The company says an ASX listing is no longer in the best interests of the company and its shareholders, and it is better off sticking with London's Alternative Investment Market, which has become its de facto trading hub over the past eight years with around 83% of trading happening there.
While its second biggest bourse is the ASX, it accounts for less than 11% of trading, so it will give Australia the chop because it has low trading volumes and significant liquidity that moves on the slightest flutter, and fails to accurately value the company, Europa says.
Europa is triple-listed, with a legacy mention on the Johannesburg Stock Exchange main board, an artefact of its time as a South African iron ore explorer, and while Africans are even less interested than Aussies, with around 6% of trade happening there, it will keep those lines open, albeit with a shift to the junior AltX board.
It says the moves will streamline trading and reduce costs.

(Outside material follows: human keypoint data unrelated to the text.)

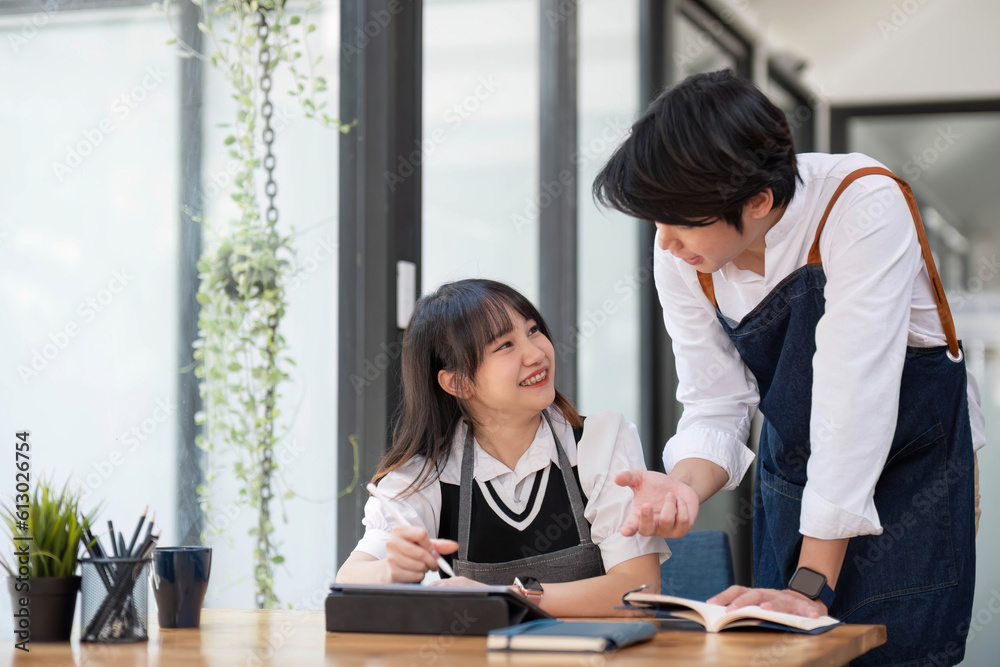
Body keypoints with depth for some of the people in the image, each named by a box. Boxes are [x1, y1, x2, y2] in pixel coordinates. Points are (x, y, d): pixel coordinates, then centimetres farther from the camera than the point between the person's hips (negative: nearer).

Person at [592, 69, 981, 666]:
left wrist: (812, 587, -33)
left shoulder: (863, 207, -27)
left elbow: (851, 399, -31)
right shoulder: (680, 252, -11)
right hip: (795, 474, 5)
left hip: (910, 466, -5)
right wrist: (683, 486, -29)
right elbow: (717, 408, -6)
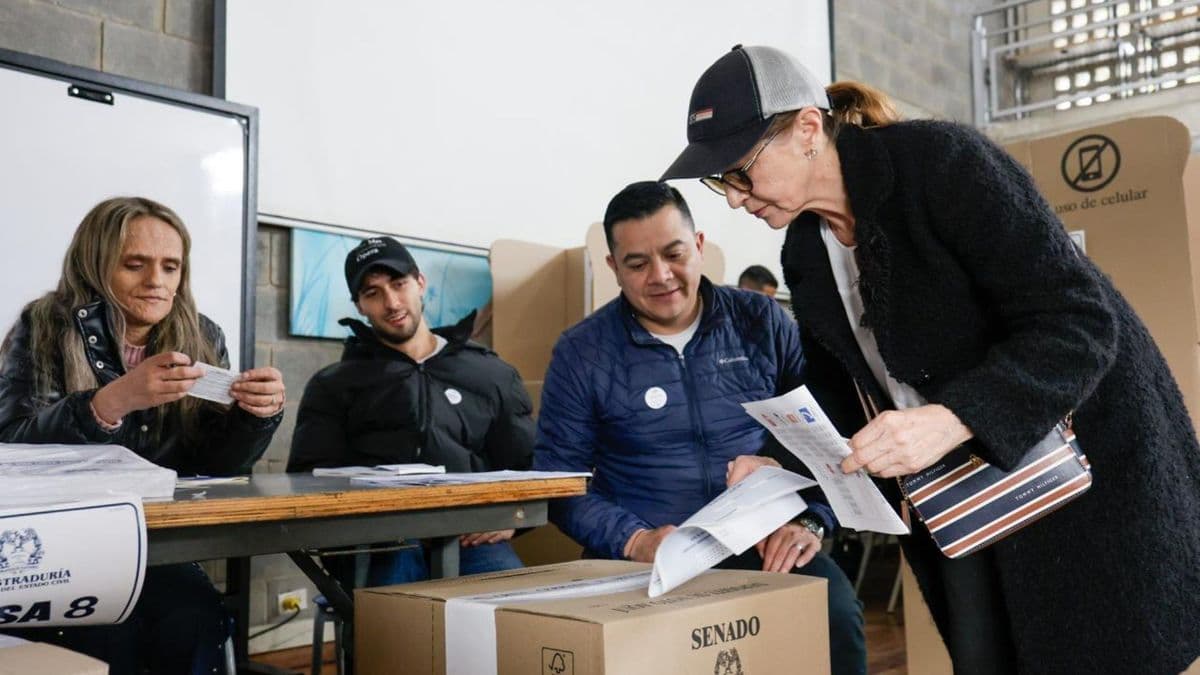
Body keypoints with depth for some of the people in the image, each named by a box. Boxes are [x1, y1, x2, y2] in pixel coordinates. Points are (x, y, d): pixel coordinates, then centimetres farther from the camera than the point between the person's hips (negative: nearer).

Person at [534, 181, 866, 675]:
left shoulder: (762, 322, 5)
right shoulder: (581, 353, 1)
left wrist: (811, 521, -8)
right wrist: (634, 541, -15)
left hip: (764, 543, 2)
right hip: (643, 556, -1)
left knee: (835, 615, -27)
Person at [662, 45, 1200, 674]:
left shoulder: (942, 162, -21)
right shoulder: (804, 252, 1)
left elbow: (1079, 325, -25)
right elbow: (837, 393, 10)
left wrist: (953, 419, -37)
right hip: (955, 493, 6)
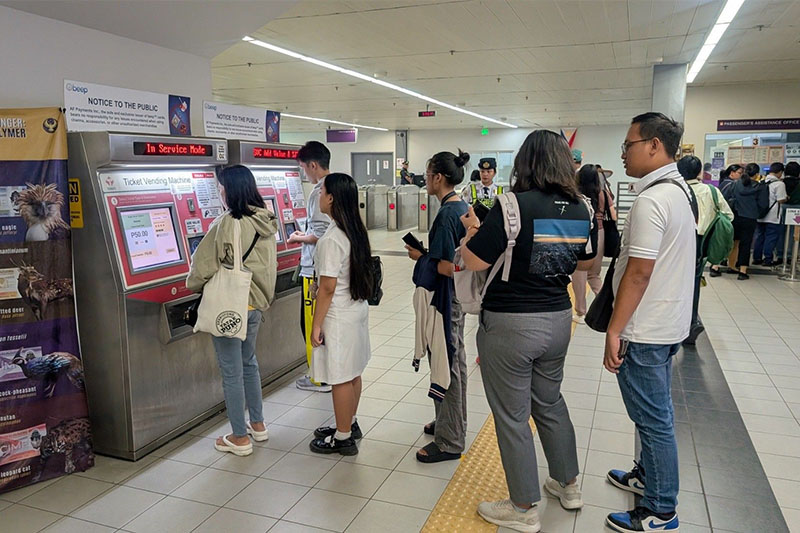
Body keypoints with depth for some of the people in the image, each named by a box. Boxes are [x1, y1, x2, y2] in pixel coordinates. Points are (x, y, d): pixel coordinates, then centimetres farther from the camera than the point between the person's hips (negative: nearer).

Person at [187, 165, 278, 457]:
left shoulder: (226, 224, -20)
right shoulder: (265, 222, 1)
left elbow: (204, 265, -12)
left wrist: (193, 285, 8)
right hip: (255, 303, 8)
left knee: (231, 372, 5)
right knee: (248, 362, 23)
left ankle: (240, 438, 17)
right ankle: (258, 424, 34)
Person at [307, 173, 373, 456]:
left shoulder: (331, 239, -22)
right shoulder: (356, 231, 4)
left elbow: (328, 287, -20)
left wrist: (316, 325, -14)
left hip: (339, 317, -9)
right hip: (358, 308, 9)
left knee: (341, 378, 4)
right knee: (352, 373, 19)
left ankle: (343, 438, 18)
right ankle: (349, 424, 35)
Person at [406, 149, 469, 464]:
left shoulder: (447, 214, -21)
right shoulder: (463, 208, 9)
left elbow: (447, 267, -24)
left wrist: (420, 257, -10)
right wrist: (426, 253, 10)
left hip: (444, 297, -10)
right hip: (457, 296, 10)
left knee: (447, 363, -1)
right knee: (454, 360, 20)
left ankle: (450, 442, 12)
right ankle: (450, 422, 37)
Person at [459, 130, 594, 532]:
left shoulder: (515, 205, -18)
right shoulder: (581, 209, 1)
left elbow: (472, 261, -17)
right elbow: (585, 263, 17)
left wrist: (472, 231, 1)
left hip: (509, 324, -6)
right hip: (558, 319, 7)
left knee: (512, 416, 9)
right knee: (550, 403, 26)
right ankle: (567, 485, 42)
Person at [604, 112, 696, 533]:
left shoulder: (651, 200, -21)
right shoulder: (680, 190, 10)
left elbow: (639, 271, -24)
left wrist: (614, 330, -19)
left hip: (645, 331, -10)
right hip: (669, 323, 10)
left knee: (654, 419, 2)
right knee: (654, 413, 22)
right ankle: (648, 475, 40)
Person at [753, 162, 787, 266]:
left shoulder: (762, 182, 5)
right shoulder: (779, 184, -14)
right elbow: (781, 200, -15)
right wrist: (786, 198, 5)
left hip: (761, 215, 6)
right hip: (773, 216, -6)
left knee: (761, 236, 14)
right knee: (771, 237, 2)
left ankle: (757, 258, 18)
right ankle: (768, 259, 4)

It says the AIM makes sense because its Toral lead-zinc-silver project is located in northern Spain, and it is seeing more interest from European investors than the complete apathy to Europa from Australian institutional and retail investors "despite continued efforts" over the past two years to raise its profile.

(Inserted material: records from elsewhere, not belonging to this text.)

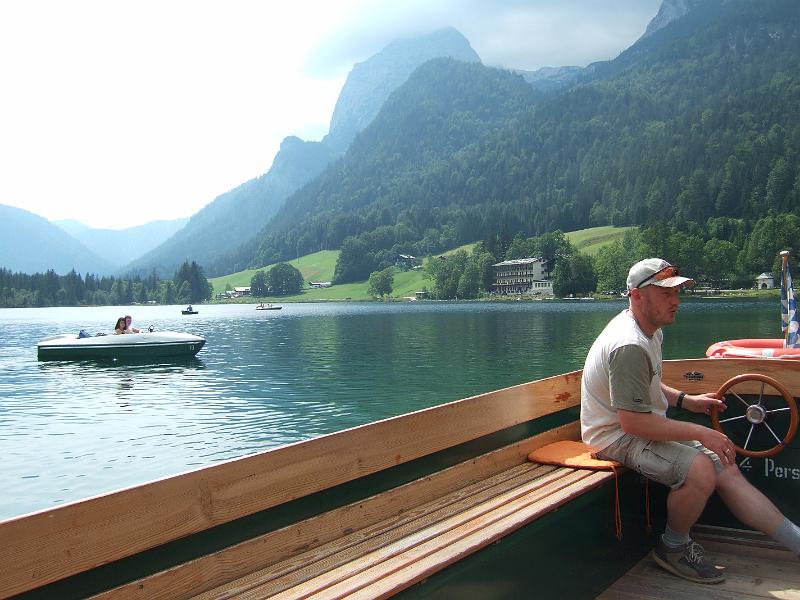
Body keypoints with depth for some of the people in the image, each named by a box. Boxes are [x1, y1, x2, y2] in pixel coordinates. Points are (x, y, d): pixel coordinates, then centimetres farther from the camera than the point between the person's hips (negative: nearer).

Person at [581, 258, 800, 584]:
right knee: (701, 469, -27)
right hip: (617, 438, -10)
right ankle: (673, 548, -3)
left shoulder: (650, 330, 10)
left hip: (643, 427, 10)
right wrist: (699, 432, -20)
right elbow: (632, 423, -27)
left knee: (727, 471, 0)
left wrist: (686, 400, 12)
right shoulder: (630, 346, -26)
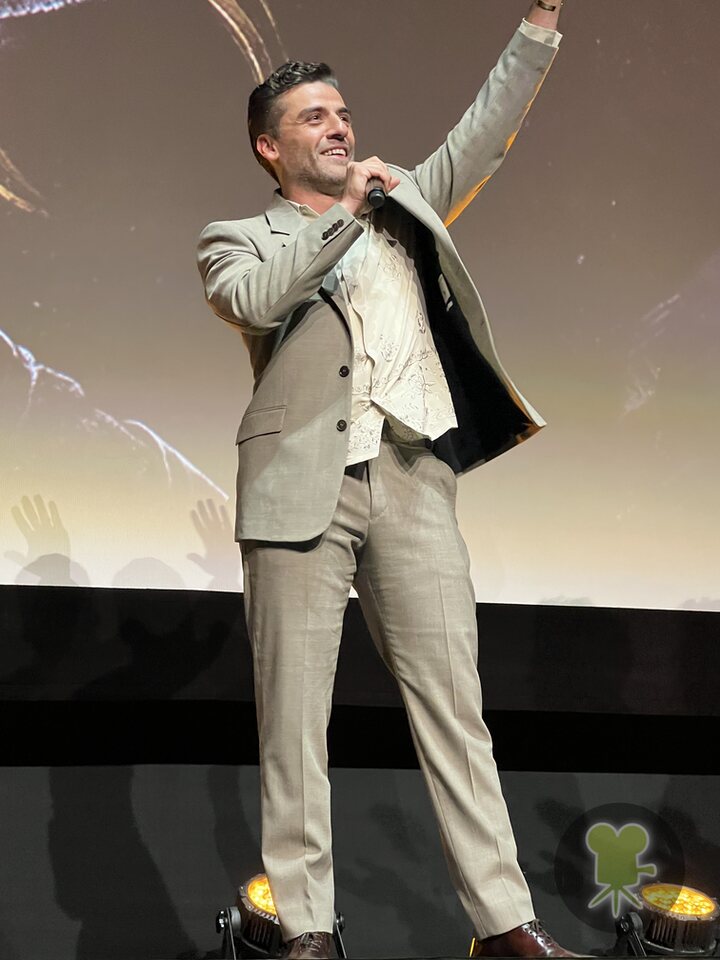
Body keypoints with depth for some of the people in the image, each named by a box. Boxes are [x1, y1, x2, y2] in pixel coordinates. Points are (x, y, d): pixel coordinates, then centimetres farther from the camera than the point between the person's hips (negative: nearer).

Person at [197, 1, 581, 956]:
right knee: (293, 717, 0)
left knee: (454, 705, 0)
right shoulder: (238, 239, 11)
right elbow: (257, 299, -10)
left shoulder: (404, 204, 23)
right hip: (301, 491, -2)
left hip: (412, 484, 3)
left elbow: (486, 132, 16)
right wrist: (344, 214, -14)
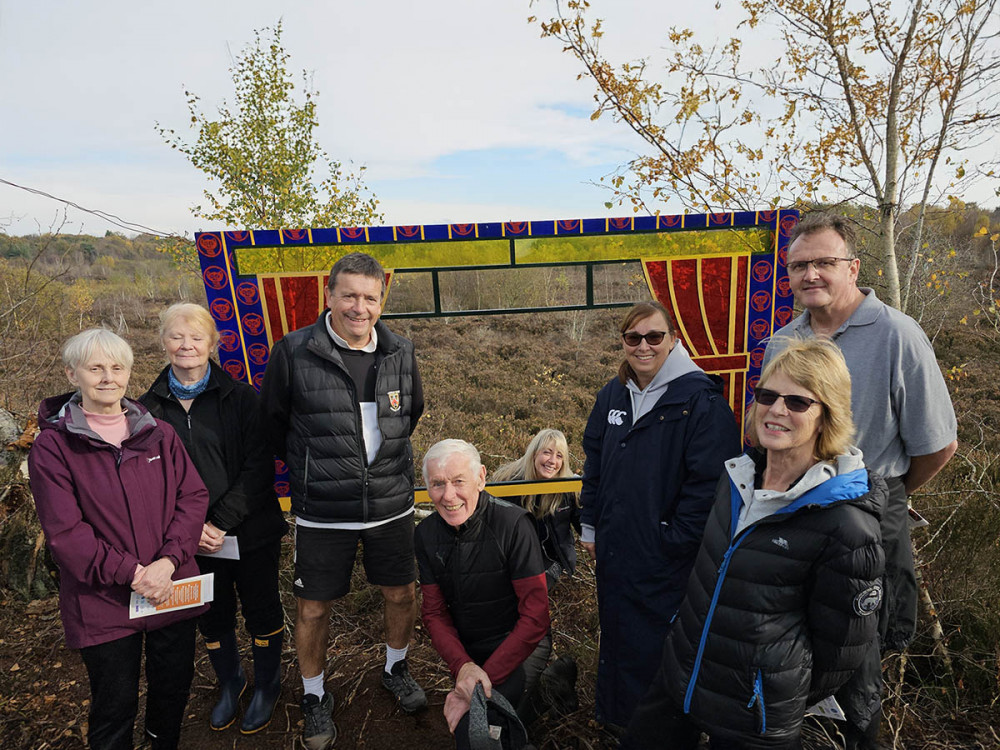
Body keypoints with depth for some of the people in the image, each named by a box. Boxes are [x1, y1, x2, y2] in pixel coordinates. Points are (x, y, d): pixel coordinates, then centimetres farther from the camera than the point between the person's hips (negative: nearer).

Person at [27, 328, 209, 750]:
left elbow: (193, 498, -1)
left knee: (174, 690, 19)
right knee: (115, 705, 12)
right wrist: (129, 573, -18)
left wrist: (168, 561, -15)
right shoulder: (53, 446, -7)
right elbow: (64, 532, -12)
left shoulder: (159, 434, 3)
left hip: (172, 589, 4)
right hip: (102, 602, -3)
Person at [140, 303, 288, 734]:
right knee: (212, 616, 20)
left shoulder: (241, 398, -9)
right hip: (190, 539, 3)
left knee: (261, 611, 13)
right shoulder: (149, 407, 0)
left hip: (250, 532, -2)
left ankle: (267, 687, 38)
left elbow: (258, 470, -12)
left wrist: (220, 522, -17)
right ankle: (229, 683, 46)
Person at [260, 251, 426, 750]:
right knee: (313, 608, 12)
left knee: (402, 594, 17)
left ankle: (396, 670, 46)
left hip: (391, 503, 3)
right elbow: (273, 423, 3)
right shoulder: (293, 353, -11)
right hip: (321, 512, -2)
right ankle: (314, 698, 38)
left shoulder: (401, 354, -1)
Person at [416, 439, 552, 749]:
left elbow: (535, 618, -20)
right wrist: (463, 666, -20)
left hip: (520, 644, -6)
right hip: (466, 650, 6)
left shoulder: (513, 524, -22)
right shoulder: (426, 533, -5)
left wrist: (486, 678, -23)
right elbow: (434, 612, -2)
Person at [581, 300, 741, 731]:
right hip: (615, 549, 6)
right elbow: (594, 464, 13)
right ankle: (616, 715, 45)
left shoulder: (701, 400, -15)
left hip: (667, 557, -6)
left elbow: (708, 482, -17)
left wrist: (676, 541, -15)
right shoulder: (612, 396, 5)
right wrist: (590, 526, 12)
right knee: (617, 631, 22)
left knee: (657, 642, 7)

The ASX has indicated it is happy for Europa to delist, pending several steps including notifying shareholders, who must be given sufficient time to sell their shares - or they will be forced to trade on the JSE or AIM.
Europa expects to delist in early March.
It completed the acquisition of 100% of the lead-zinc-silver Toral project in 2016 for less than £500,000 in cash and shares, and gained a new board in the process.
Its early testing of a new theory about the mineralisation was promising with mid-2017 shallow drilling finding significant lead-zinc grades in all six holes, and it defined a maiden inferred resource about a year ago, which was upgraded last September to 19Mt at 6.9% zinc equivalent and 24 grams per tonne silver for 720,000t zinc, 570,000t lead and 14Moz silver
While European investors helped boost the AIM share price to hit a peak of 14p in September, Aussie investors have shrugged, and its shares have not risen above A0.3c since 2015.
It last traded three weeks ago at 0.1c, valuing the company at just $5.6 million.